Mahesh Jayakody

Personal information
- Full name: Mahesh Priyamal Jayakody
- Nationality: Sri Lankan
- Born: 5 October 1987 (age 38)

Sport
- Sport: Paralympic rowing
- Event: single sculls

= Mahesh Jayakody =

Sri Lankan para-rower

Mahesh Priyamal Jayakody (born 5 October 1987), also known as Mahesh Jayakodi or Priyamal Jayakodi, is a Sri Lankan a para-rower and a soldier. He made his debut Paralympic appearance representing Sri Lanka at the 2020 Summer Paralympics. He is the first Sri Lankan rower to compete at the Paralympics.

== Education ==
He pursued his primary and secondary education at the Dodangaslanda Central College in Kurunegala.

== Military career ==
Jayakody enlisted in the Sri Lankan Army on 12 February 2007 at the age of 20. Having passed the selection course, he joined the elite Special Forces Regiment. There he represented the Army Special Force Sports Club. He took part in the humanitarian operation in Kokkuvil in 2009 which also turned out to be his last operation. He was critically injured and became paraplegic during the final stages of the Sri Lankan Civil War on 7 April 2009 when he was serving as a staff sergeant of the Army Special Forces Unit in Puthukudiyiruppu. After being injured during the humanitarian operation in 2009, he was admitted to the Army hospital and underwent medical treatment until 2012.

== Sporting career ==
He later pursued his interest in wheelchair dancing after completing his rehabilitation process in 2012. He was encouraged to take up the sport of para-rowing in 2015 by shot put athlete Palitha Bandara and then President of National Paralympic Committee of Sri Lanka Colonel Deepal Herath.
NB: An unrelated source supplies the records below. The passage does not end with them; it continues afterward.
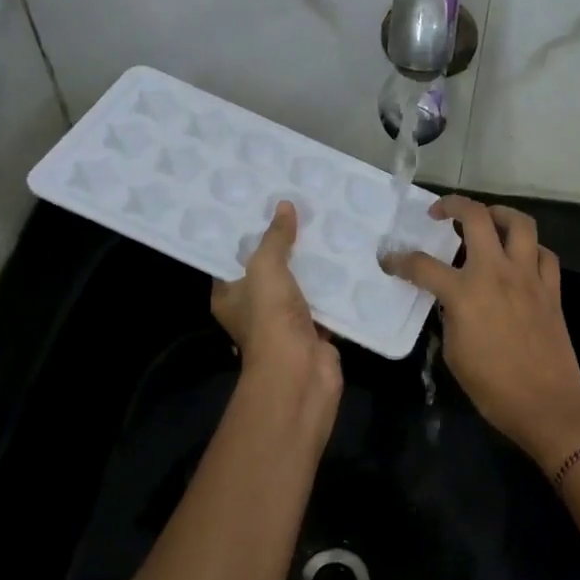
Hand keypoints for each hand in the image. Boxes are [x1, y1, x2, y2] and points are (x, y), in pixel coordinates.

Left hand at [212, 201, 341, 434]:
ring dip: (314, 267)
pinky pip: (325, 304)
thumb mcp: (266, 268)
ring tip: (331, 230)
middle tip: (305, 212)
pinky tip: (349, 262)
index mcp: (230, 296)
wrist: (300, 373)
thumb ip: (275, 238)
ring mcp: (285, 323)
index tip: (266, 207)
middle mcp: (254, 309)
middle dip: (287, 247)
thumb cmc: (270, 318)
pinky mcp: (314, 331)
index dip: (248, 235)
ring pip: (300, 287)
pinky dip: (336, 289)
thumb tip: (285, 206)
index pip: (233, 260)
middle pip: (270, 271)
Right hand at [381, 196, 579, 470]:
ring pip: (520, 223)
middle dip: (453, 205)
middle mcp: (497, 273)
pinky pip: (544, 254)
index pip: (423, 266)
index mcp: (465, 293)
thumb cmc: (493, 387)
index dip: (400, 261)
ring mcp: (529, 277)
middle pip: (476, 218)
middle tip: (440, 213)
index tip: (390, 260)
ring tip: (486, 220)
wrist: (546, 404)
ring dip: (499, 214)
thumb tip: (453, 302)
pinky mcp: (552, 289)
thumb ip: (450, 317)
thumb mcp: (454, 352)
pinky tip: (520, 259)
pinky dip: (530, 249)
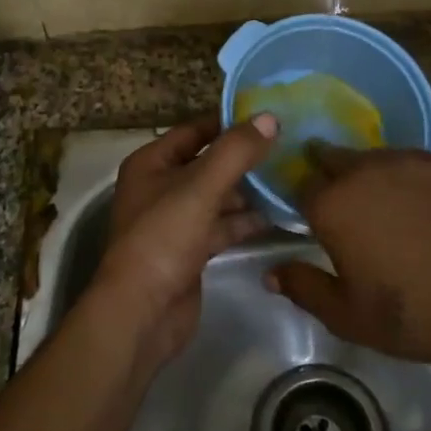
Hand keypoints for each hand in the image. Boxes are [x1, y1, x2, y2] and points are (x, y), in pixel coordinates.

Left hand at [91, 113, 277, 364]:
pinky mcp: (189, 251)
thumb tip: (269, 117)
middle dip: (243, 158)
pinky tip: (276, 215)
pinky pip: (221, 226)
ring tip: (288, 178)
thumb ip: (235, 152)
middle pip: (207, 163)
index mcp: (151, 163)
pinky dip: (244, 221)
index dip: (228, 122)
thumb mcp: (200, 187)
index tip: (267, 117)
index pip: (194, 130)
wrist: (142, 313)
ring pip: (216, 196)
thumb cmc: (163, 238)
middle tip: (287, 148)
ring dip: (247, 191)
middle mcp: (160, 187)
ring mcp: (174, 221)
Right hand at [266, 145, 430, 375]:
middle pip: (333, 158)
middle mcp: (364, 171)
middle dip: (330, 175)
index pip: (301, 185)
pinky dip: (407, 176)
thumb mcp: (346, 316)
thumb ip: (303, 287)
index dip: (304, 200)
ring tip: (383, 203)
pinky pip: (412, 161)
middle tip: (344, 205)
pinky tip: (420, 203)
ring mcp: (407, 161)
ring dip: (368, 174)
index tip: (312, 216)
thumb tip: (270, 272)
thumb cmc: (410, 317)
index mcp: (333, 205)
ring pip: (373, 156)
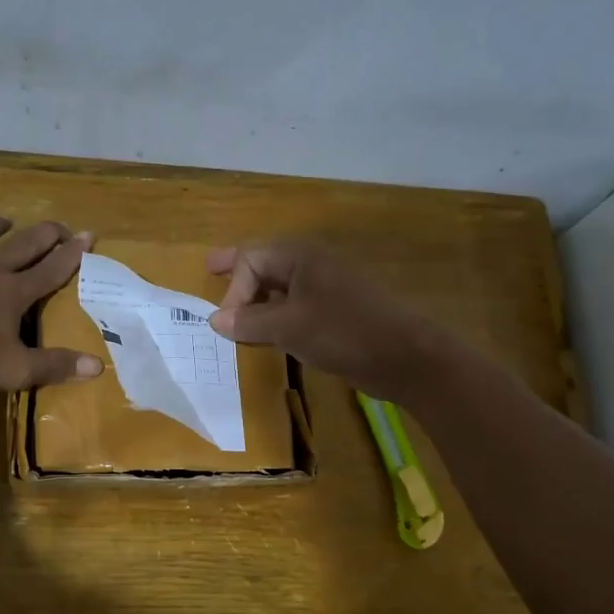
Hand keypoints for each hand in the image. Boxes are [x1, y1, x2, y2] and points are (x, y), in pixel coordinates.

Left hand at [0, 200, 103, 388]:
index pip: (51, 271)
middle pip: (22, 247)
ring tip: (6, 218)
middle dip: (44, 235)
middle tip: (59, 226)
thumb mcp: (13, 368)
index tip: (89, 235)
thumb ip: (55, 366)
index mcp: (12, 294)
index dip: (72, 255)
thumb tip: (98, 366)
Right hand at [207, 240, 450, 398]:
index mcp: (301, 256)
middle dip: (238, 271)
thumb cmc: (343, 332)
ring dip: (256, 297)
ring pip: (280, 285)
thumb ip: (249, 321)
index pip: (251, 259)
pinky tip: (266, 331)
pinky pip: (295, 305)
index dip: (233, 289)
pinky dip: (275, 314)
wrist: (405, 356)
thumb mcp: (288, 327)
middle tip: (209, 269)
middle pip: (265, 263)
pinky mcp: (336, 312)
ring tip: (233, 309)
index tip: (226, 324)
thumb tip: (215, 320)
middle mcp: (312, 264)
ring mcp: (327, 287)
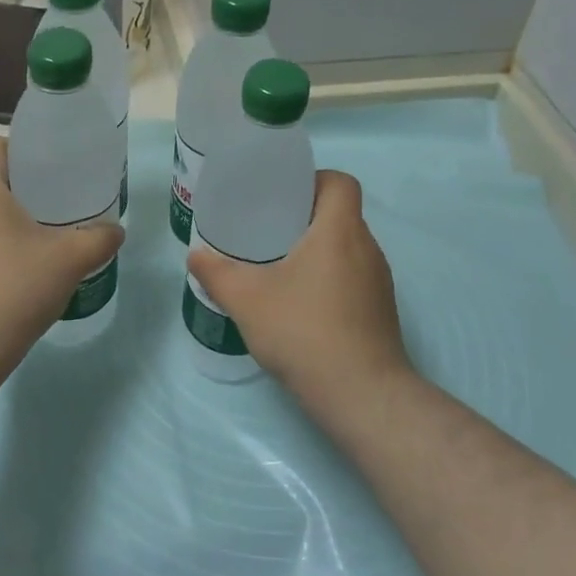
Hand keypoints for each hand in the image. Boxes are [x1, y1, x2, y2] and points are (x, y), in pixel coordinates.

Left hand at [0, 138, 123, 376]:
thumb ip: (99, 238)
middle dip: (21, 185)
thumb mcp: (69, 260)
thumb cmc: (14, 289)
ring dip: (9, 218)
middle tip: (58, 197)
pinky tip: (25, 269)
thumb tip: (116, 230)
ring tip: (46, 234)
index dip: (16, 147)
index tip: (46, 164)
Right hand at [187, 170, 411, 403]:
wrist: (362, 395)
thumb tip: (195, 254)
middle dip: (305, 217)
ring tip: (279, 267)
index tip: (282, 197)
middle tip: (268, 231)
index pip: (340, 182)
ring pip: (347, 248)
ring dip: (317, 250)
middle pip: (341, 214)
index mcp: (340, 230)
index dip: (313, 180)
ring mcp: (379, 282)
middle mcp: (367, 248)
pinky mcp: (380, 311)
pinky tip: (300, 304)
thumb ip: (216, 273)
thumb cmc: (305, 331)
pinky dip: (329, 279)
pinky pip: (353, 277)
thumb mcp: (247, 299)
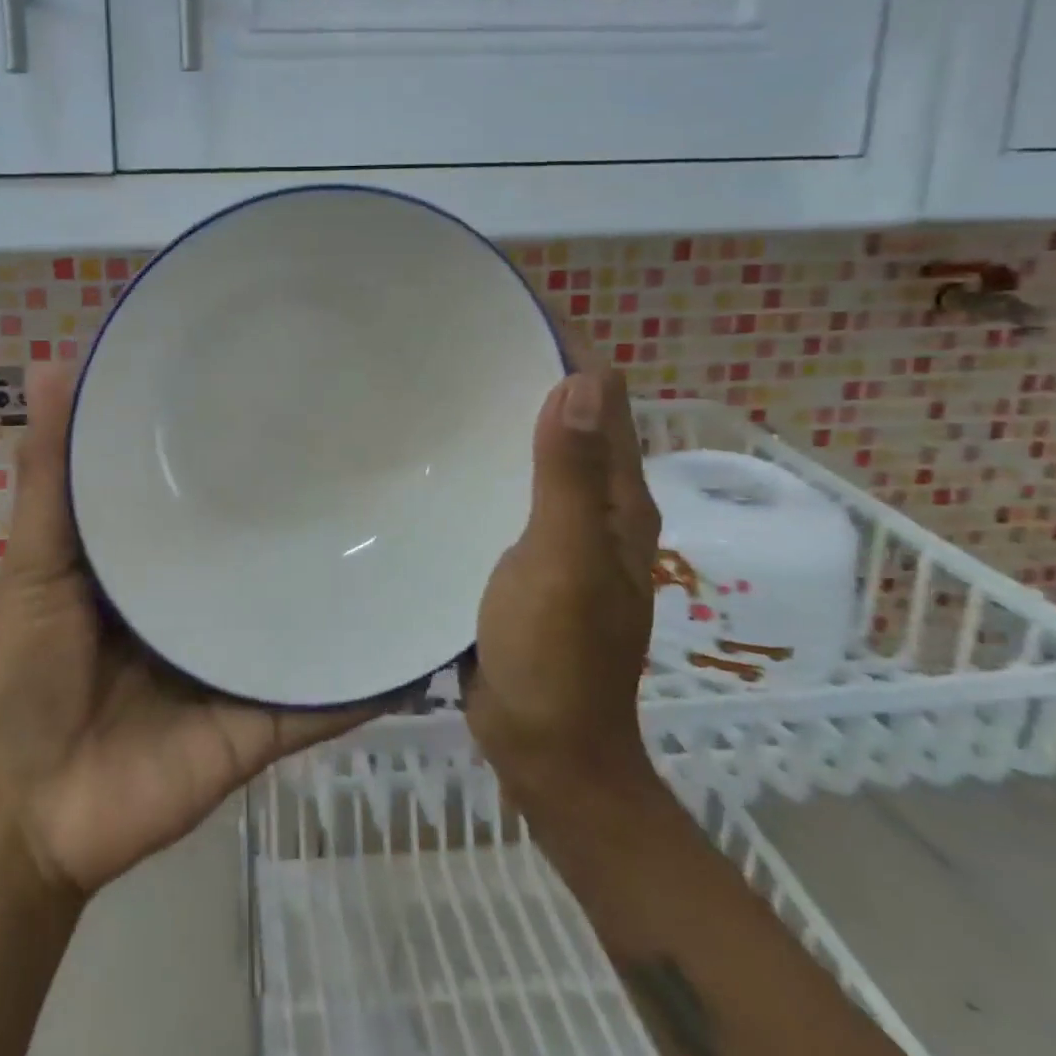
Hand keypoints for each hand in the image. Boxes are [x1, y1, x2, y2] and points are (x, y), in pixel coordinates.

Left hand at [0, 364, 384, 896]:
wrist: (23, 814)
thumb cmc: (19, 672)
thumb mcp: (35, 559)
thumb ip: (50, 474)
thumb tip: (49, 360)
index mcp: (155, 558)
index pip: (209, 489)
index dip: (237, 443)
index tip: (284, 386)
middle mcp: (204, 602)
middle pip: (262, 548)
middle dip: (304, 508)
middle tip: (368, 444)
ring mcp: (239, 661)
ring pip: (303, 613)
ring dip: (348, 583)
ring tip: (411, 522)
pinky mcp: (263, 720)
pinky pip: (324, 695)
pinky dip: (366, 674)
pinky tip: (416, 632)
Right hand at [463, 367, 663, 797]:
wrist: (544, 745)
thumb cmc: (556, 654)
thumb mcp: (563, 560)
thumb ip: (567, 475)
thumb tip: (580, 378)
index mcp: (616, 496)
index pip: (603, 394)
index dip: (567, 345)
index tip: (509, 309)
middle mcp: (594, 503)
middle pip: (568, 415)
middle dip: (527, 370)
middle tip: (458, 339)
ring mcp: (557, 530)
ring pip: (533, 450)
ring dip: (502, 414)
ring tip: (440, 383)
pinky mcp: (522, 552)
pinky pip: (506, 486)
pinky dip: (484, 458)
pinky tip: (439, 454)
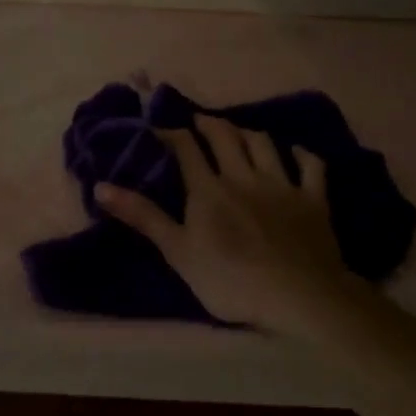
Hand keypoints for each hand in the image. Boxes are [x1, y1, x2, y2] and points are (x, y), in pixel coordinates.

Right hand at [94, 115, 361, 333]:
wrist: (297, 294)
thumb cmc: (230, 280)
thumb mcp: (178, 252)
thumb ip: (144, 217)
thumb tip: (101, 186)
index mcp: (209, 190)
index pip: (186, 150)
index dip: (171, 134)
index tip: (157, 128)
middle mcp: (245, 176)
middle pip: (226, 138)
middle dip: (210, 124)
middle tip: (199, 121)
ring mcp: (283, 185)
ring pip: (265, 144)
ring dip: (249, 133)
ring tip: (240, 132)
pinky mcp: (314, 200)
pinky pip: (312, 167)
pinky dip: (303, 155)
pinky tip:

Bandara introduced him to rowing coach Lasantha Welikala.

He made his international debut in paralympic rowing in 2017 after undergoing a three-month training stint in China. He participated at the 2018 Para Rowing World Championship and was placed 17th in the men's single sculls event. He claimed a silver medal at the 2019 Asian Para Championships in Bangkok, Thailand. He also became the first Sri Lankan rower to win a medal in an international rowing competition.

He qualified to compete in the men's singles sculls competition at the 2020 Summer Paralympics after winning a gold medal in the PR1 men's singles sculls event at the 2021 Asian Continental Regatta which was held in Tokyo. He eventually became the first ever Sri Lankan rower to qualify for the Paralympics. He was placed sixth in the second preliminary round of the single sculls event with a timing of 11 minutes and 21.3 seconds and qualified to the repechage stage.